## Required task 1
Could you rewrite the part of the community profiles that opens with "Noeleen is a Jaywon" and closes with "and sharing ideas.", updating "night patrol worker" to "community patrol worker"?
## Required task 2
Can you carry the community profiles on from their last sentence?

## Extract
Ruth was born in Derby, Western Australian. Ruth went to school in Alice Springs and returned to Kununurra in the early sixties to reunite with family and to find out her true identity as she grew up in a hostel. Ruth worked in Queensland for 18 years and is currently an Indigenous Tenancy Advocate within a non-government legal office. Her main task is advocating for aboriginal tenants regarding the residential tenancy act and advising people about their housing rights. This position covers east and west Kimberley (Kununurra to Broome) and also involves running community legal education programs.
Josie is a Yindjibarndi woman from Roebourne and currently works as the coordinator for the Roebourne Pathways Program at the Roebourne High School. She is the president of the Roebourne Magpies junior football club and has been coaching football for three years. Josie has four children and also looks after her mum. She was taken away from her family when she was young. She grew up in Perth with a non-Indigenous family and has been back in her own community for four years. She wants to eventually introduce her students to leadership programs as Josie believes this can enrich the young generation.
Noeleen is a Jaywon woman, who was born in Katherine and lives at Rockhole community with her children. She has five children, two grandchildren and looks after her dad. She has brothers and sisters who live away from her and her children. Noeleen is a night patrol worker and a supervisor. As part of her job, she attends many meetings around the Katherine region. Noeleen has great respect, love and affection for her community and shows this by looking after school children who need help. She also takes time to sit with parents, council members and the community to work through issues. She likes working with others and sharing ideas.

## Given material
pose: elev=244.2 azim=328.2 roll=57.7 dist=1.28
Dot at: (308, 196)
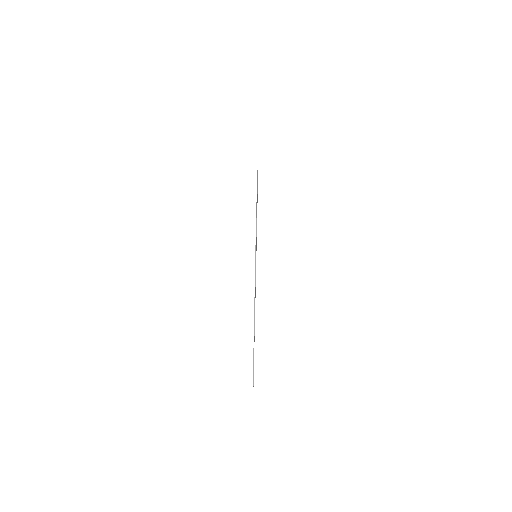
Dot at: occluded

## Final result 1
Noeleen is a Jaywon woman, who was born in Katherine and lives at Rockhole community with her children. She has five children, two grandchildren and looks after her dad. She has brothers and sisters who live away from her and her children. Noeleen is a community patrol worker and a supervisor. As part of her job, she attends many meetings around the Katherine region. Noeleen has great respect, love and affection for her community and shows this by looking after school children who need help. She also takes time to sit with parents, council members and the community to work through issues. She likes working with others and sharing ideas.

## Final result 2
Valma comes from Halls Creek, Western Australia. She is a Djaru woman and has lived in Broome for the past eight years. She has six children and two grandchildren. For the past five years, Valma has worked at the Marnja Jarndu Women's refuge in Broome. She thoroughly enjoys her work, which involves supporting women and children who have experienced domestic violence. She is very grateful to her partner who has supported her throughout the years.
Stephanie is from Wadeye, Port Keats, Northern Territory where she has lived all her life. Stephanie is 51 years old and has a niece, nephews and is a grandmother to their children. She works part-time at Makura Wunthay Alcohol Awareness and Family Recovery. She is a family coping coordinator and helps people with gunja and drinking problems and does counselling with them.
Deborah lives in Alice Springs and is a 38 year old single mother of three and grandmother of two. She strives to be the best she can be and respects everyone. She lives for work and sport, Deborah is trying to stay strong to achieve her life goals and be proud of who she is and where she is. Deborah is hoping the course will give her the strength, courage and experience she needs to achieve her goals and sense of direction in life.
Marie comes from Barunga, a community 80 kilometresm south-east of Katherine. Her mother's side of the family is Mialli and her father's tribal group is Ngalkbon. Marie usually follows her mother's tribal group who she grew up with. Marie's leadership has brought her a long way and she has worked in many different areas. She strongly believes that through her experiences, she has grown in different areas and it has given her the strength to become a leader.
Tess has worked for the family program for two years. She now stays at home full-time to support her five younger children and send them to school. She has eight children and three grandchildren. Her husband is one of the traditional land owners. She has lived in Wadeye all her life.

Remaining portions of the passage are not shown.